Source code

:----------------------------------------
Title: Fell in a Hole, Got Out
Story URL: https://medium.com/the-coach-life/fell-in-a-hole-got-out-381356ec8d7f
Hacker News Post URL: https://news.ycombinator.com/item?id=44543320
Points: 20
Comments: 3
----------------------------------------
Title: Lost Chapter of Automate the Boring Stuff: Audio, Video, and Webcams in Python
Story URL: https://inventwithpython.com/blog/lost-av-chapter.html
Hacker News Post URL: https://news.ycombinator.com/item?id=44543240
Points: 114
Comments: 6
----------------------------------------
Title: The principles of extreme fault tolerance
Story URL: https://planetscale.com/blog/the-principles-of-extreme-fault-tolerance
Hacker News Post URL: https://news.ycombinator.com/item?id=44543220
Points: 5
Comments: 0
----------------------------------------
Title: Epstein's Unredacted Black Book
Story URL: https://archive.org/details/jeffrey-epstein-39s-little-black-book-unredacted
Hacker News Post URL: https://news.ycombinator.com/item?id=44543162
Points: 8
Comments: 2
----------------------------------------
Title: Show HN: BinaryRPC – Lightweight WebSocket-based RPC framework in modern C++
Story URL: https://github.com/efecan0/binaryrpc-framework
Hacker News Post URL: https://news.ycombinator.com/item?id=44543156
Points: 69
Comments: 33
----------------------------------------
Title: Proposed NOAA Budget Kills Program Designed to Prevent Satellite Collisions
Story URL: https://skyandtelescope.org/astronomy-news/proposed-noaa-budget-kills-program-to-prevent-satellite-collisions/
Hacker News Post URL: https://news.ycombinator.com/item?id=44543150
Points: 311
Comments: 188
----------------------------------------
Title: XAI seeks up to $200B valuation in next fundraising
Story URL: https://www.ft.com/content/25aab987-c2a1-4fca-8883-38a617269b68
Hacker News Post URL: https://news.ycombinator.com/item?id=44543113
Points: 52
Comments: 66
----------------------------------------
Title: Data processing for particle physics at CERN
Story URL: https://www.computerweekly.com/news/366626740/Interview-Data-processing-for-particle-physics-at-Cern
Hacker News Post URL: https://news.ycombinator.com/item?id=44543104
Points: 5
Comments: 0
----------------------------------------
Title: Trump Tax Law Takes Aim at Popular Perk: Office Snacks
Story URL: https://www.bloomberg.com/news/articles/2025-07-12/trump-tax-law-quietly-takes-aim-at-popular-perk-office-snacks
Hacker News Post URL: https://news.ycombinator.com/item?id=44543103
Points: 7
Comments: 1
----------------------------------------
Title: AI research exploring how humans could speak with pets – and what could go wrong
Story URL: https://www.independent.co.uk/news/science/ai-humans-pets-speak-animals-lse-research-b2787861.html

== INSTRUCTION ==
There is a line with "Title: Data processing" and a line with "Title: AI research" above. Copy exactly those two lines and all lines between them, with nothing else.

== TASK ANSWER ==
Title: Data processing for particle physics at CERN
Story URL: https://www.computerweekly.com/news/366626740/Interview-Data-processing-for-particle-physics-at-Cern
Hacker News Post URL: https://news.ycombinator.com/item?id=44543104
Points: 5
Comments: 0
----------------------------------------
Title: Trump Tax Law Takes Aim at Popular Perk: Office Snacks
Story URL: https://www.bloomberg.com/news/articles/2025-07-12/trump-tax-law-quietly-takes-aim-at-popular-perk-office-snacks
Hacker News Post URL: https://news.ycombinator.com/item?id=44543103
Points: 7
Comments: 1
----------------------------------------
Title: AI research exploring how humans could speak with pets – and what could go wrong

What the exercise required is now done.